Tuesday, June 29, 2010
He's pro-Israel and yet a total Obamabot. I had thought he was more open than he actually is. But here's what I'm learning from this experience: sometimes all we have to do is be present and our presence makes the difference.
Before you get excited this isn't going to lead to the conclusion you'd be hoping for.
You see this man who is 8 years my senior is having issues making peace within himself for the person he knows me to be, the things I believe in and the fact that I lean toward the Tea Party.
Now in truth you all know I do not believe everything the Tea Party stands for. I've read many things about some of the people they've invited in the mid-west that are anti Israel and horrible and it makes me sick to know this. But I'd say I can feel aligned with them 95% of the time. But I digress.
You see this man has been indoctrinated. The explosion that came out of his mouth just the other night toward me was a challenge for me, eye opening but gave me some opportunities for me to see just who I really am, how strong I am and how proud I am of myself for all my personal changes and triumphs.
I was calm. He was a maniac in anger. It was like watching a deranged person. His personal agenda showed through that has led him to "be inspired by Obama" and it comes from a sickness in his heart in his own life and family story. I've seen this before, many times. Folks I live in NYC. Most are like this.
My calmness was unnerving him. "That's how YOU people are. You're always calm and so full of shit."

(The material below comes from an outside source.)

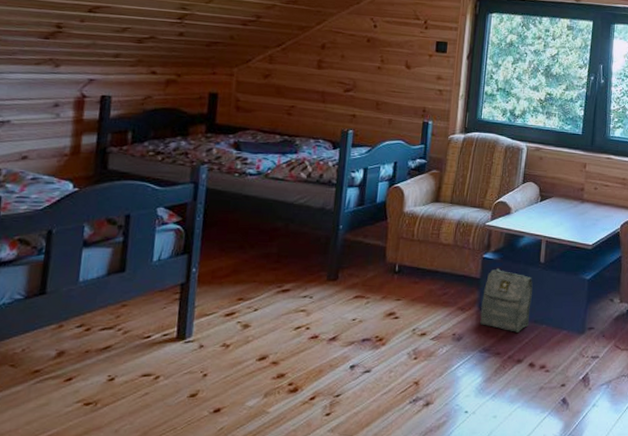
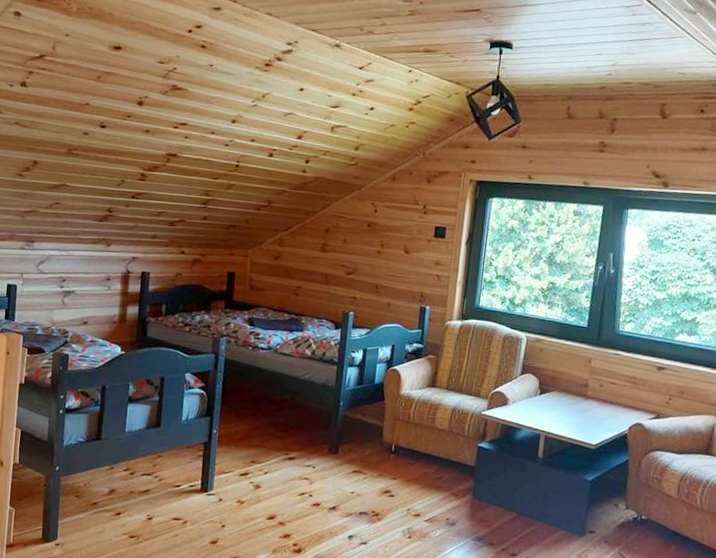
bag: present [480,268,533,332] -> none [474,459,530,526]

You see I just do not fit the stereotype of what they tell people like him "WE" are. And this is a conflict for him. He cannot understand this. I saw such rage. But I was calm. I said my piece. I did not hold back who I am and I told him I won't change.
Ironically I think the things we want in life are very similar. He just doesn't understand that the people he is holding in esteem are using him as a tool for some ideology. He may never get it. But meeting me has shown him a new picture of "US" and it doesn't mesh with his script in his head that has been put there.
At one point he started screaming at me about the AZ law. Alas, I asked, "Did you read it?"
Of course not. And he believes the police have the right to just stop people and ask them if they are illegal and take them away. He is a naturalized citizen and has a distrust for the police. You see, the personal story, he believes has a right to dictate other people's lives. And so many people like him think and believe this way. It's very sad. And what happened to his family is sad and scary and I learned about that time in his native country's history. But he cannot be logical and cannot see the logic from the right.
I used to be just like him. And then I listened. And then I experienced the screaming shout downs of free thought while in college and I realized I had been scammed.
I was so proud of myself. I stood my ground. I shouted that Che was a murder scum. I will not allow his indoctrinated garbage to infect me. And let me tell you it's very hard for him to let go of this.
I stood my ground. I stayed and I said, "This IS who I am. I will NOT change. You are intolerant of other people's views. It is you who are so for tolerance that is completely intolerant. Not me!"
But I also understood, which is a big big change for me, that this was much deeper than politics. I realized he had already been thinking about a future with me, and he was scared out of his wits and this was the source of his rage. The juxtaposing political views made him scared and made him realize how he felt about me and he needed an excuse to run.
Seven years ago I was in an uncannily similar position. Just before a major trip I was to take with the man I was in love with, he hit me with a lie about his feelings for me because he was scared. I crumbled. I didn't have the emotional intelligence to see what was really happening. I also didn't have the backbone to stand up for myself and state who I was and be me.
I didn't need this "karmic do-over" but here it was. I said "I know you for two weeks. I'm not going to fight for you. I'm not changing." And then confronted him dead on, eye to eye and I said without any fear or hesitation, "What is this really about? You're scared because in only two weeks you have deep feelings for me and this scares you to death. Admit it."
I am so proud of myself. I know that the only person I can control is me. He is not my property. I am not his. No one owns my mind but me. The final outcome in this relationship is not the issue here. I finally love me. And I know it. He may never be able to make peace with his ideology that he is so married to, and may not have the ability to accept that all he has devoted himself to is a big lie. That's a hard thing to do. Especially for men because it equals the feeling of failure to most people. When in truth it is the triumph and most freeing act we can do for ourselves. It hurts to feel/realize that you were wrong. It can be devastating. And he may never be capable of it. Ego is such a strong thing. But that is not up to me. C
And yes, he admitted he does have deep feelings for me already.
As a spiritual person I know that often g-d, universe puts us square in the middle of a place that seems so hard to be, simply because our presence makes the greatest effect on the people surrounding us. We need not preach or force our will on others. Just who we are and how we live is the example that is the catalyst for the changes that are needed.
I do not fit the right wing Tea Party stereotype and it unnerves him to the bone. What he believes about us is so evil and he knows I am not evil. And all I need to do is be for the time g-d wants.